## ASSIGNMENT
Identify every line in the items below that contains the string "ankle", and copy each of those lines. Case counts.

::: STUDY MATERIAL

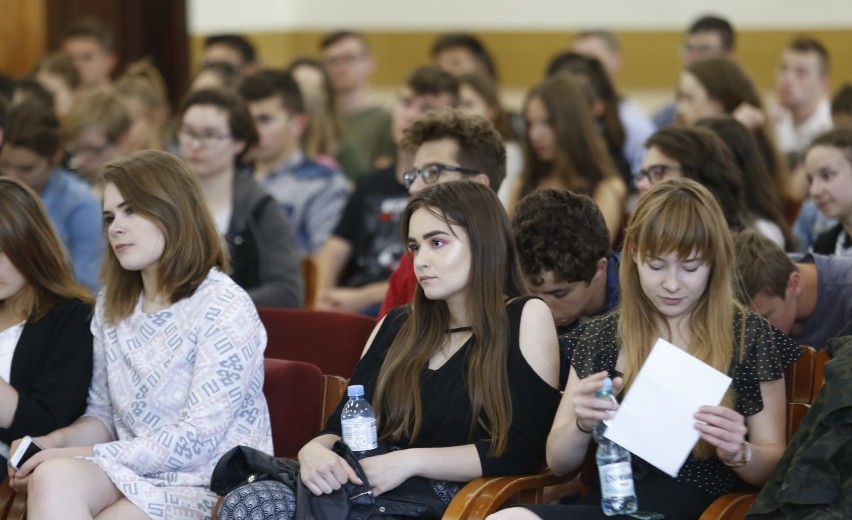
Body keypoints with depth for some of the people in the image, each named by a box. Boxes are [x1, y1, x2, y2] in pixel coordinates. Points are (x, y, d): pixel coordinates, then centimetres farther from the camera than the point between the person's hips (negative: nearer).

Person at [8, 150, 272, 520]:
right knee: (52, 478, -29)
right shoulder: (112, 307, 12)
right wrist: (54, 444, -5)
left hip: (207, 486, -5)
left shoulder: (225, 309, -10)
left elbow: (195, 441, -16)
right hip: (133, 475, 5)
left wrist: (80, 457, -17)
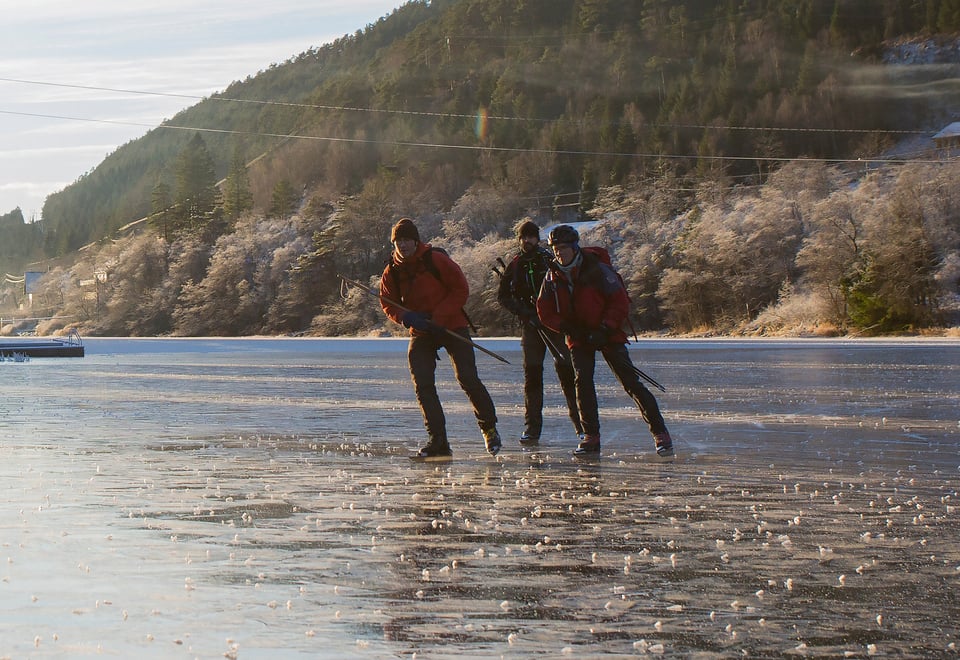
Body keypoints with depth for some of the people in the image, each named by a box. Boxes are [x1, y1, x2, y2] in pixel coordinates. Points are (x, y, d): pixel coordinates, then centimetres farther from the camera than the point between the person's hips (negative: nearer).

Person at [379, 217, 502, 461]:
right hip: (421, 334, 4)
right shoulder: (392, 272, 1)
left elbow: (461, 290, -9)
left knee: (468, 379, -10)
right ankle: (437, 442, -2)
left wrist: (437, 317, -16)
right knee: (423, 385, -7)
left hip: (452, 326, -4)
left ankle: (489, 427, 12)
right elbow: (388, 304, 8)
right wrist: (405, 317, -14)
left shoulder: (436, 260, -11)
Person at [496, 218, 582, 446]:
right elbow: (502, 296, 9)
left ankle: (582, 424, 2)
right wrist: (523, 312, -6)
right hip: (530, 325, 2)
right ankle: (532, 429, -3)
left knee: (566, 371, -7)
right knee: (531, 373, -5)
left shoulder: (550, 261, 2)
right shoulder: (515, 266, 9)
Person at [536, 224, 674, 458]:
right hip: (578, 338, 4)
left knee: (630, 382, -7)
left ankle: (660, 433, -2)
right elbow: (545, 311, 5)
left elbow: (620, 302, -14)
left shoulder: (597, 270, -16)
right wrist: (567, 327, -9)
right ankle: (591, 438, -5)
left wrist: (604, 330, -21)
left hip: (608, 334, -4)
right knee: (583, 382, -12)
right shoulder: (553, 277, -2)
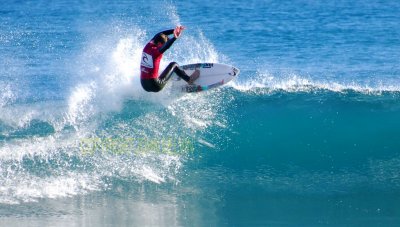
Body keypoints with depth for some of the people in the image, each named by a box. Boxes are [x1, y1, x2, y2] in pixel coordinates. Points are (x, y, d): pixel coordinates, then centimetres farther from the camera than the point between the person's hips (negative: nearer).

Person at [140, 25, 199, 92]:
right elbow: (166, 46, -39)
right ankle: (189, 79, 18)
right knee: (173, 65, 10)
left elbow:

::::::

## RESULT OF THIS EXERCISE
right ankle: (437, 442, -2)
left ankle: (489, 427, 12)
left ankle: (582, 424, 2)
right ankle: (532, 429, -3)
left ankle: (660, 433, -2)
right ankle: (591, 438, -5)
right ankle: (189, 79, 18)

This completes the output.